#### [Records supplied]
....

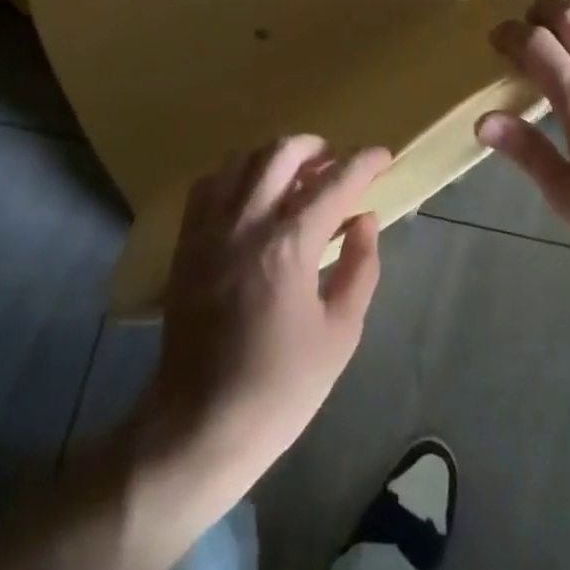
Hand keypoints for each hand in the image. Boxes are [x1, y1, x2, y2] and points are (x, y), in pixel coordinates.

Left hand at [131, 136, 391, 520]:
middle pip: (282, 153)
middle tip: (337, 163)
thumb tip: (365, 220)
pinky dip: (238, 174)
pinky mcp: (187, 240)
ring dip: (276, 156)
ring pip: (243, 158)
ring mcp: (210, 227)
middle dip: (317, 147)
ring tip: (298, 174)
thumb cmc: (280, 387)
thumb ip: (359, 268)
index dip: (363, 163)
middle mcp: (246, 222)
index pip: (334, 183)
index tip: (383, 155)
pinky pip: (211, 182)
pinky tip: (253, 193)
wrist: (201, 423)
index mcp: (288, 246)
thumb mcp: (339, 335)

....

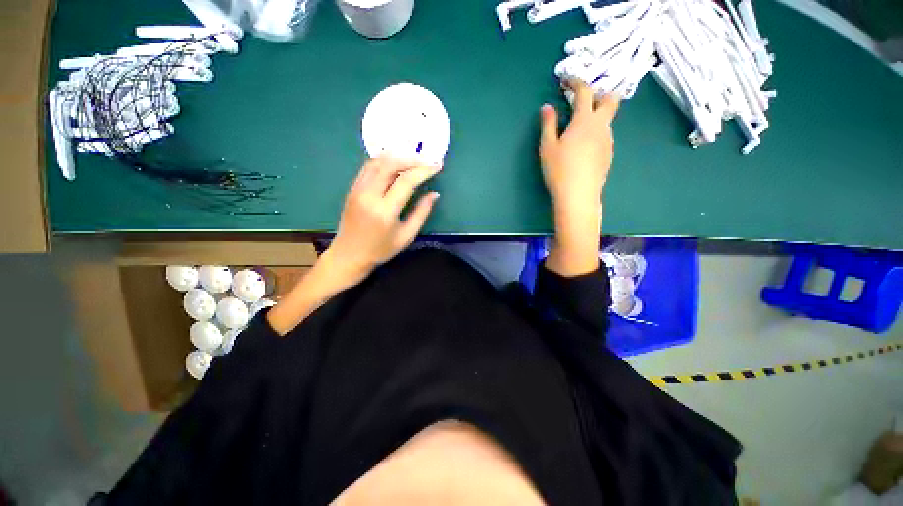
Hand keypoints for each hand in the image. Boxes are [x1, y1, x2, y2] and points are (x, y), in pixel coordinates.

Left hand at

....

#### [Problem statement]
Give back, unchanged, the run of lines in the listing above that begins at the line containing "middle tip: (337, 163)" and ends at the line containing "thumb mcp: (339, 335)", both included.

#### [Expected answer]
middle tip: (337, 163)
thumb tip: (365, 220)
pinky dip: (238, 174)
pinky mcp: (187, 240)
ring dip: (276, 156)
ring pip: (243, 158)
ring mcp: (210, 227)
middle dip: (317, 147)
ring tip: (298, 174)
thumb cmc: (280, 387)
thumb ip: (359, 268)
index dip: (363, 163)
middle mcp: (246, 222)
index pip: (334, 183)
index tip: (383, 155)
pinky pip: (211, 182)
pinky tip: (253, 193)
wrist: (201, 423)
index mcp: (288, 246)
thumb mcp: (339, 335)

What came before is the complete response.